BEGIN

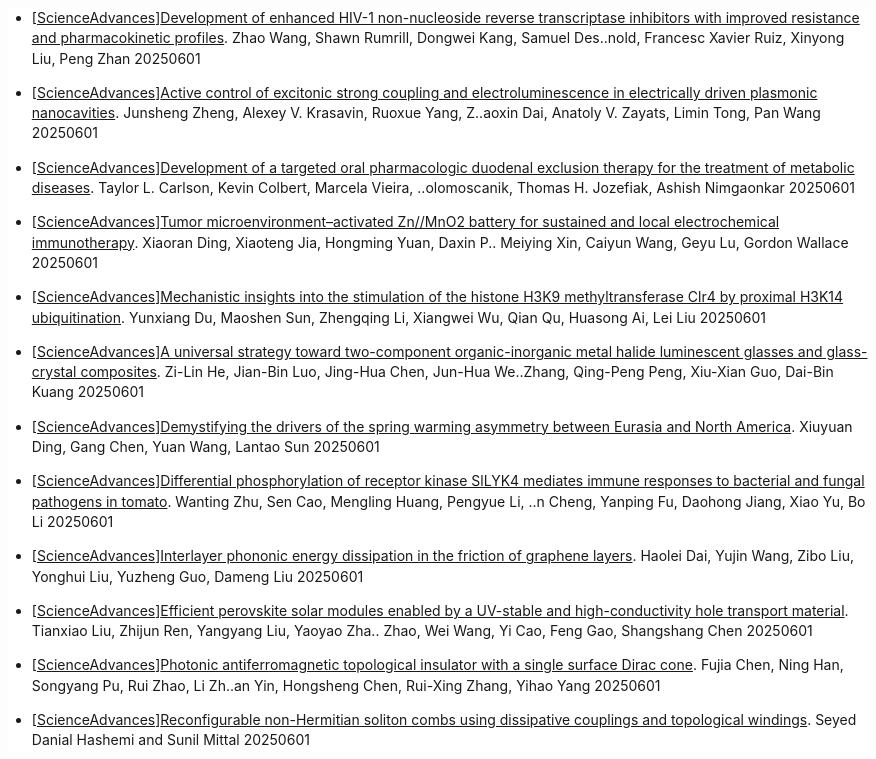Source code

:   - \[[ScienceAdvances](https://www.science.org/loi/sciadv?af=R)\][Development of enhanced HIV-1 non-nucleoside reverse transcriptase inhibitors with improved resistance and pharmacokinetic profiles](https://www.science.org/doi/abs/10.1126/sciadv.adt8916?af=R). Zhao Wang, Shawn Rumrill, Dongwei Kang, Samuel Des..nold, Francesc Xavier Ruiz, Xinyong Liu, Peng Zhan 	20250601

  - \[[ScienceAdvances](https://www.science.org/loi/sciadv?af=R)\][Active control of excitonic strong coupling and electroluminescence in electrically driven plasmonic nanocavities](https://www.science.org/doi/abs/10.1126/sciadv.adt9808?af=R). Junsheng Zheng, Alexey V. Krasavin, Ruoxue Yang, Z..aoxin Dai, Anatoly V. Zayats, Limin Tong, Pan Wang 	20250601

  - \[[ScienceAdvances](https://www.science.org/loi/sciadv?af=R)\][Development of a targeted oral pharmacologic duodenal exclusion therapy for the treatment of metabolic diseases](https://www.science.org/doi/abs/10.1126/sciadv.adu1326?af=R). Taylor L. Carlson, Kevin Colbert, Marcela Vieira, ..olomoscanik, Thomas H. Jozefiak, Ashish Nimgaonkar 	20250601

  - \[[ScienceAdvances](https://www.science.org/loi/sciadv?af=R)\][Tumor microenvironment–activated Zn//MnO2 battery for sustained and local electrochemical immunotherapy](https://www.science.org/doi/abs/10.1126/sciadv.adu1647?af=R). Xiaoran Ding, Xiaoteng Jia, Hongming Yuan, Daxin P.. Meiying Xin, Caiyun Wang, Geyu Lu, Gordon Wallace 	20250601

  - \[[ScienceAdvances](https://www.science.org/loi/sciadv?af=R)\][Mechanistic insights into the stimulation of the histone H3K9 methyltransferase Clr4 by proximal H3K14 ubiquitination](https://www.science.org/doi/abs/10.1126/sciadv.adu1864?af=R). Yunxiang Du, Maoshen Sun, Zhengqing Li, Xiangwei Wu, Qian Qu, Huasong Ai, Lei Liu 	20250601

  - \[[ScienceAdvances](https://www.science.org/loi/sciadv?af=R)\][A universal strategy toward two-component organic-inorganic metal halide luminescent glasses and glass-crystal composites](https://www.science.org/doi/abs/10.1126/sciadv.adu1982?af=R). Zi-Lin He, Jian-Bin Luo, Jing-Hua Chen, Jun-Hua We..Zhang, Qing-Peng Peng, Xiu-Xian Guo, Dai-Bin Kuang 	20250601

  - \[[ScienceAdvances](https://www.science.org/loi/sciadv?af=R)\][Demystifying the drivers of the spring warming asymmetry between Eurasia and North America](https://www.science.org/doi/abs/10.1126/sciadv.adu2364?af=R). Xiuyuan Ding, Gang Chen, Yuan Wang, Lantao Sun 	20250601

  - \[[ScienceAdvances](https://www.science.org/loi/sciadv?af=R)\][Differential phosphorylation of receptor kinase SlLYK4 mediates immune responses to bacterial and fungal pathogens in tomato](https://www.science.org/doi/abs/10.1126/sciadv.adu2840?af=R). Wanting Zhu, Sen Cao, Mengling Huang, Pengyue Li, ..n Cheng, Yanping Fu, Daohong Jiang, Xiao Yu, Bo Li 	20250601

  - \[[ScienceAdvances](https://www.science.org/loi/sciadv?af=R)\][Interlayer phononic energy dissipation in the friction of graphene layers](https://www.science.org/doi/abs/10.1126/sciadv.adu2880?af=R). Haolei Dai, Yujin Wang, Zibo Liu, Yonghui Liu, Yuzheng Guo, Dameng Liu 	20250601

  - \[[ScienceAdvances](https://www.science.org/loi/sciadv?af=R)\][Efficient perovskite solar modules enabled by a UV-stable and high-conductivity hole transport material](https://www.science.org/doi/abs/10.1126/sciadv.adu3493?af=R). Tianxiao Liu, Zhijun Ren, Yangyang Liu, Yaoyao Zha.. Zhao, Wei Wang, Yi Cao, Feng Gao, Shangshang Chen 	20250601

  - \[[ScienceAdvances](https://www.science.org/loi/sciadv?af=R)\][Photonic antiferromagnetic topological insulator with a single surface Dirac cone](https://www.science.org/doi/abs/10.1126/sciadv.adu6230?af=R). Fujia Chen, Ning Han, Songyang Pu, Rui Zhao, Li Zh..an Yin, Hongsheng Chen, Rui-Xing Zhang, Yihao Yang 	20250601

  - \[[ScienceAdvances](https://www.science.org/loi/sciadv?af=R)\][Reconfigurable non-Hermitian soliton combs using dissipative couplings and topological windings](https://www.science.org/doi/abs/10.1126/sciadv.adu6554?af=R). Seyed Danial Hashemi and Sunil Mittal 	20250601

END

_Description of the task_
Please copy the lines above from the line with "control of excitonic" up to and including the line with "insights into the", exactly as written and with nothing else.

_Result of the exercise_
  - \[[ScienceAdvances](https://www.science.org/loi/sciadv?af=R)\][Active control of excitonic strong coupling and electroluminescence in electrically driven plasmonic nanocavities](https://www.science.org/doi/abs/10.1126/sciadv.adt9808?af=R). Junsheng Zheng, Alexey V. Krasavin, Ruoxue Yang, Z..aoxin Dai, Anatoly V. Zayats, Limin Tong, Pan Wang 	20250601

  - \[[ScienceAdvances](https://www.science.org/loi/sciadv?af=R)\][Development of a targeted oral pharmacologic duodenal exclusion therapy for the treatment of metabolic diseases](https://www.science.org/doi/abs/10.1126/sciadv.adu1326?af=R). Taylor L. Carlson, Kevin Colbert, Marcela Vieira, ..olomoscanik, Thomas H. Jozefiak, Ashish Nimgaonkar 	20250601

  - \[[ScienceAdvances](https://www.science.org/loi/sciadv?af=R)\][Tumor microenvironment–activated Zn//MnO2 battery for sustained and local electrochemical immunotherapy](https://www.science.org/doi/abs/10.1126/sciadv.adu1647?af=R). Xiaoran Ding, Xiaoteng Jia, Hongming Yuan, Daxin P.. Meiying Xin, Caiyun Wang, Geyu Lu, Gordon Wallace 	20250601

  - \[[ScienceAdvances](https://www.science.org/loi/sciadv?af=R)\][Mechanistic insights into the stimulation of the histone H3K9 methyltransferase Clr4 by proximal H3K14 ubiquitination](https://www.science.org/doi/abs/10.1126/sciadv.adu1864?af=R). Yunxiang Du, Maoshen Sun, Zhengqing Li, Xiangwei Wu, Qian Qu, Huasong Ai, Lei Liu 	20250601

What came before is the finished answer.